'Mayor for life' Jerry Abramson says goodbye to Louisville

Even critics acknowledge he has been a progressive force for the city

January 1, 2011
Louisville, KY
NKY.com

Jerry Abramson never intended to become Louisville's "mayor for life."

He always expected his political career to take him beyond the city limits.

But when Abramson steps down next week, he'll have spent nearly a third of his life as Louisville's mayor - more than 20 years - far more than any other chief executive in the city's 232-year history.

He could have walked away much earlier.

Abramson twice considered a run for the U.S. Senate and passed on three potential gubernatorial bids - two in the 1990s and one in 2006 - after current Gov. Steve Beshear privately encouraged him to run for the office.

And Abramson's friendship with President Bill Clinton in the 1990s led to frequent speculation that he would be named to a White House Cabinet position, an offer that never came.

Abramson, 64, said he thinks it was fate that kept him in Louisville for most of the past quarter-century.

"I was the first mayor in 100 years allowed to have successive terms," he said. "It's what I wanted to do.
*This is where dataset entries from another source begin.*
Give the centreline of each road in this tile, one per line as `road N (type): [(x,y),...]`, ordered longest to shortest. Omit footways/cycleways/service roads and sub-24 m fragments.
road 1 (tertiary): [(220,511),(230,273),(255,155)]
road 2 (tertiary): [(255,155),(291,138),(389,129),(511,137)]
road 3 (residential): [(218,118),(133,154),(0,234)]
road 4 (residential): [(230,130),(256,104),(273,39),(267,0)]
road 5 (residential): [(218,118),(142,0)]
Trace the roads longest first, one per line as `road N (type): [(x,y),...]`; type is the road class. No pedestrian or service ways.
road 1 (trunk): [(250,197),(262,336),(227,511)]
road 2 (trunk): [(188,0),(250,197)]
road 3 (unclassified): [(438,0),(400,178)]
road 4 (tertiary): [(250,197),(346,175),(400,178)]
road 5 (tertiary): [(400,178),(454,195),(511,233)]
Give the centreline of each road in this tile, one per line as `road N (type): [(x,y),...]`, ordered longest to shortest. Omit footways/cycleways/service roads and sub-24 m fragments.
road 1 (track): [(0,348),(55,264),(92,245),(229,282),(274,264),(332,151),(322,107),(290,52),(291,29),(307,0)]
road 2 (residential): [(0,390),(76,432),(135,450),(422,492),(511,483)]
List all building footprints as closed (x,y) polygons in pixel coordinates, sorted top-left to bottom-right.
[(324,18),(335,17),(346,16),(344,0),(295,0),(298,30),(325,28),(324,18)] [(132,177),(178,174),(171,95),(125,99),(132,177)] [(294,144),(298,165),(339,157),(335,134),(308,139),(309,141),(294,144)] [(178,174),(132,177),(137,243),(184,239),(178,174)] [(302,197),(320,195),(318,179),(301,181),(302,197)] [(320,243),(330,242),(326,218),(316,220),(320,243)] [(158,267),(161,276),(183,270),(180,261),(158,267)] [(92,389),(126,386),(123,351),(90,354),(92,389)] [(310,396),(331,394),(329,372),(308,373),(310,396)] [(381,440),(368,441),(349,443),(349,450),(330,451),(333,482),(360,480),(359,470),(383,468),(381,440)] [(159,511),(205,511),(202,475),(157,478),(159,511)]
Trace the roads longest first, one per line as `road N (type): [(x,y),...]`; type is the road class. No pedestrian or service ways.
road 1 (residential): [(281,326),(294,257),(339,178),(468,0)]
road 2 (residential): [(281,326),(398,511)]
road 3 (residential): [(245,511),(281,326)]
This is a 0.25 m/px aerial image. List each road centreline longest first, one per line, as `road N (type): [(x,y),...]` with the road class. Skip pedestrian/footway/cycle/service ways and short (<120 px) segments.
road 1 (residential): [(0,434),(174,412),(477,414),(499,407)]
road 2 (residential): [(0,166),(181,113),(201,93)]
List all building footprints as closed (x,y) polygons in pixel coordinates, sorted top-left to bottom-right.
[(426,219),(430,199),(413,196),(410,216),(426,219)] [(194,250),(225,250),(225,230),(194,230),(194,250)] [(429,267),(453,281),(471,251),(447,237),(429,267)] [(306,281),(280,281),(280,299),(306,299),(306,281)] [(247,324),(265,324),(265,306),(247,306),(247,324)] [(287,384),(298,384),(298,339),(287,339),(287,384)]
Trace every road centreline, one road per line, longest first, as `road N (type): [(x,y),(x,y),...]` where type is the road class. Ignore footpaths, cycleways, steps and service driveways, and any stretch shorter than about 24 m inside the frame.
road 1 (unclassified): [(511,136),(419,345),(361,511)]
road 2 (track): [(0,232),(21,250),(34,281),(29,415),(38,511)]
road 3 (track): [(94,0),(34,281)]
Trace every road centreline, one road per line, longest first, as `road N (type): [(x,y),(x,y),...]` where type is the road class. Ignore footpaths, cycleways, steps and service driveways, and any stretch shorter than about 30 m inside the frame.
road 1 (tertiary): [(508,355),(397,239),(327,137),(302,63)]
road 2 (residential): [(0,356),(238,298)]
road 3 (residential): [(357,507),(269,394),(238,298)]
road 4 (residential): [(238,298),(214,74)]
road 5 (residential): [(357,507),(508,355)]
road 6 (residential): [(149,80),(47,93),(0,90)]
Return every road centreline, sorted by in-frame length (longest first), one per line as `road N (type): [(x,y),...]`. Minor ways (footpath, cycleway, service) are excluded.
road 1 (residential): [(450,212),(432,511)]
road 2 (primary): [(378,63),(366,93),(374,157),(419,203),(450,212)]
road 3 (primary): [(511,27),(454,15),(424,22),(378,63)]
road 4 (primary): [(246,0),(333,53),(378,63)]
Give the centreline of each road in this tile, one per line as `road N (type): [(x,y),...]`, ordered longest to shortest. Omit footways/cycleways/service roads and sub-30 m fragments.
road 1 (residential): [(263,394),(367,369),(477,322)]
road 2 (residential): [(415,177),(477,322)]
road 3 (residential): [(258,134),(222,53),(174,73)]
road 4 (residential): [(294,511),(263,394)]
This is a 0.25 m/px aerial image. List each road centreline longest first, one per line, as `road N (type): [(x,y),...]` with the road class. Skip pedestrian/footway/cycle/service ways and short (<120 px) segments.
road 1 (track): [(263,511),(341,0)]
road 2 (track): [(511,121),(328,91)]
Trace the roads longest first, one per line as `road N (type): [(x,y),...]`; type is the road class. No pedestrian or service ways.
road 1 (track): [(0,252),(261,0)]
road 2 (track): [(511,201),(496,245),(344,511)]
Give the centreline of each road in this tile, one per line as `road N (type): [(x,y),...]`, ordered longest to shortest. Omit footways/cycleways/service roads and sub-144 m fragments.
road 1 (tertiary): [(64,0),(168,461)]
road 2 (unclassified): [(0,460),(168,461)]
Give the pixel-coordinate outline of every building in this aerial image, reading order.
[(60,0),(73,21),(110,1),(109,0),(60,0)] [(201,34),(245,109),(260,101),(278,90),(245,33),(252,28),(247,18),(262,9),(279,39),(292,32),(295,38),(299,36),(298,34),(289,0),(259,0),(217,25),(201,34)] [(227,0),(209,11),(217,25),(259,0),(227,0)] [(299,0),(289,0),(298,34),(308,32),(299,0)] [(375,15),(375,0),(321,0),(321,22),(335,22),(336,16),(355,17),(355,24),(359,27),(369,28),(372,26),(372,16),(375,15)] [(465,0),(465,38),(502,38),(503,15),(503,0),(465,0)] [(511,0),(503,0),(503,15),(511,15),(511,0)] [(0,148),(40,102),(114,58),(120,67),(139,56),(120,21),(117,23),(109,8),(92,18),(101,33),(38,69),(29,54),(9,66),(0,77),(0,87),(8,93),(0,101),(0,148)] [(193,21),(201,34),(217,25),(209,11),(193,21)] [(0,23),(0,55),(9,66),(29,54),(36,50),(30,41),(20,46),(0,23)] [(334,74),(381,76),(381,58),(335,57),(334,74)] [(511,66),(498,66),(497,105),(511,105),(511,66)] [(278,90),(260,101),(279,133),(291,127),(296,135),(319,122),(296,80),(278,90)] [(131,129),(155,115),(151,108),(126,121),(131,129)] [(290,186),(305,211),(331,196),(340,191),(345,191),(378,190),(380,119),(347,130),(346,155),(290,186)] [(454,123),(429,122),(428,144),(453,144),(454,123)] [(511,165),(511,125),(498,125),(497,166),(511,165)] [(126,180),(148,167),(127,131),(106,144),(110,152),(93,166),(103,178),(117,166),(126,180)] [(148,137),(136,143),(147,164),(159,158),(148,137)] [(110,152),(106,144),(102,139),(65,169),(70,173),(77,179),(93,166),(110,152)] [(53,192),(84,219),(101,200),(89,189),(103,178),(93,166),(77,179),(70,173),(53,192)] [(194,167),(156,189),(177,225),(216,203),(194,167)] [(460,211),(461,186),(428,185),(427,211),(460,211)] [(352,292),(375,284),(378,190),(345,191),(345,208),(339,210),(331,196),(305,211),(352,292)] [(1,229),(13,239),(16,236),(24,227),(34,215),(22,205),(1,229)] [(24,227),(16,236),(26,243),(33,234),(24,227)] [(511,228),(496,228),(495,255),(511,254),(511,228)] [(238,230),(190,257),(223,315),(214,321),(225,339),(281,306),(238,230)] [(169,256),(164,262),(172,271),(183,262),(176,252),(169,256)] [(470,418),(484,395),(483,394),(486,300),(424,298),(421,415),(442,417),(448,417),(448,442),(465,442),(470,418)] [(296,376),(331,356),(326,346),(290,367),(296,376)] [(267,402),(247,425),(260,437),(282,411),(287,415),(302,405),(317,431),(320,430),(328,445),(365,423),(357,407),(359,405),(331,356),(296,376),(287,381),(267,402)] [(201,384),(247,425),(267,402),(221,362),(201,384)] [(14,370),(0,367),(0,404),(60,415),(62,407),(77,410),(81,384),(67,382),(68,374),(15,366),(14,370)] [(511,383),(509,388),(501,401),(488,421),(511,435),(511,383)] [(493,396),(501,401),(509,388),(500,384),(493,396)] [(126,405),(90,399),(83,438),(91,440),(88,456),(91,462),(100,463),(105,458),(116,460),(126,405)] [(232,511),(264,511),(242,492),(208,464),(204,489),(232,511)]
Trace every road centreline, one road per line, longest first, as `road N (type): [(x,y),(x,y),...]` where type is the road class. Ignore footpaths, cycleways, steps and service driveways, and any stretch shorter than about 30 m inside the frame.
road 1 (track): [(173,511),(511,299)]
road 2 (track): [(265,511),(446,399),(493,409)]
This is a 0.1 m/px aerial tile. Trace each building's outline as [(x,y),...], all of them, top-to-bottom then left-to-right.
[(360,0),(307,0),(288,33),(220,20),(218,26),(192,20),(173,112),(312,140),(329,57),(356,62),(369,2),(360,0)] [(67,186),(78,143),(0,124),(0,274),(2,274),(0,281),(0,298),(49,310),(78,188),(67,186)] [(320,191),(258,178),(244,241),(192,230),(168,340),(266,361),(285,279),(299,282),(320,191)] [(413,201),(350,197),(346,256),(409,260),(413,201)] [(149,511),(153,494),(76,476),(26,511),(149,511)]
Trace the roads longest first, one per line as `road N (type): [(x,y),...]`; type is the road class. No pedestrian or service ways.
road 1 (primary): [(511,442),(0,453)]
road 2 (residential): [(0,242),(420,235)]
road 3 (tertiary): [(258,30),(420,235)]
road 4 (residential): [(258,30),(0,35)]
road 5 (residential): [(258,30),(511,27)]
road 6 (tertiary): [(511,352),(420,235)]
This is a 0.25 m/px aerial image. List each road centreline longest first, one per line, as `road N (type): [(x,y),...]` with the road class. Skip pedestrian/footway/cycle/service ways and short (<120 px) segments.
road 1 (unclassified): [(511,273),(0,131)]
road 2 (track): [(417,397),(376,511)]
And I wanted to have the continuity of leadership because I thought the lack of continuity had held this community back."

Abramson's long tenure in the public eye allowed Louisville residents to watch him mature professionally from a 29-year-old alderman in the 1970s, to a 39-year-old bachelor mayor in the 1980s, to a powerful political figure that the community overwhelmingly chose to lead the newly merged city and county governments as the first metro mayor in 2003.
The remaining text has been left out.